* Dataset entries
****************************************

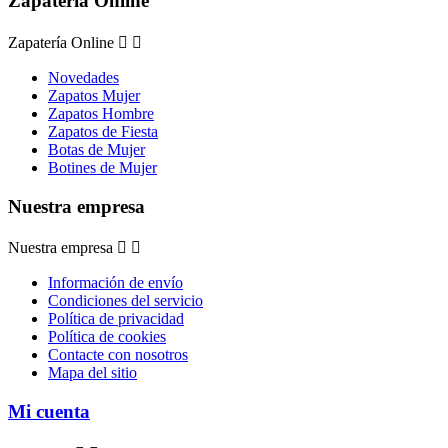
Zapatería Online
Zapatería Online


Novedades
Zapatos Mujer
Zapatos Hombre
Zapatos de Fiesta
Botas de Mujer
Botines de Mujer
Nuestra empresa
Nuestra empresa


Información de envío
Condiciones del servicio
Política de privacidad
Política de cookies
Contacte con nosotros
Mapa del sitio
Mi cuenta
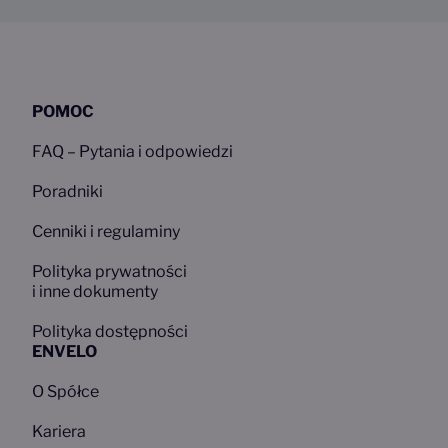
POMOC
FAQ – Pytania i odpowiedzi
Poradniki
Cenniki i regulaminy
Polityka prywatności
i inne dokumenty
Polityka dostępności
ENVELO
O Spółce
Kariera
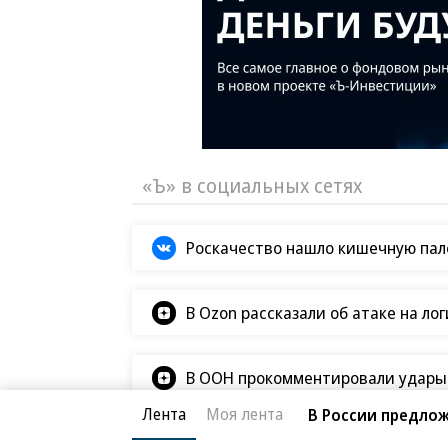
«Ъ» в социальных сетях
Роскачество нашло кишечную пало
В Ozon рассказали об атаке на ло
Лента
Моя лента
В России предло
В ООН прокомментировали удары В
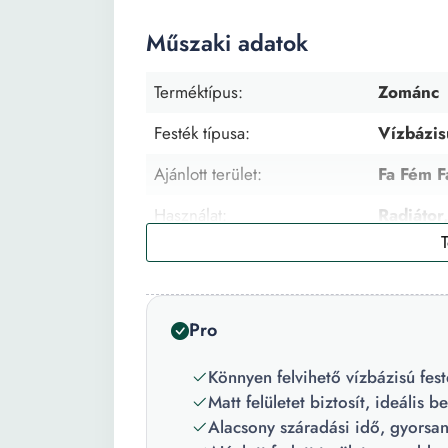
Műszaki adatok
Terméktípus:
Zománc
Festék típusa:
Vízbázis
Ajánlott terület:
Fa Fém F
Használat:
Radiátor,
Ajánlott rétegek száma:
2
Előzetes felületkezelés:
Igen
Pro
Felületkezelés típusa:
Alapozás
Könnyen felvihető vízbázisú fest
Felület:
Matt
Matt felületet biztosít, ideális b
Szín:
Fekete
Alacsony száradási idő, gyorsa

****************************************

Provide the number of lines in the data above that contain the string "Polityka", and nothing else.

2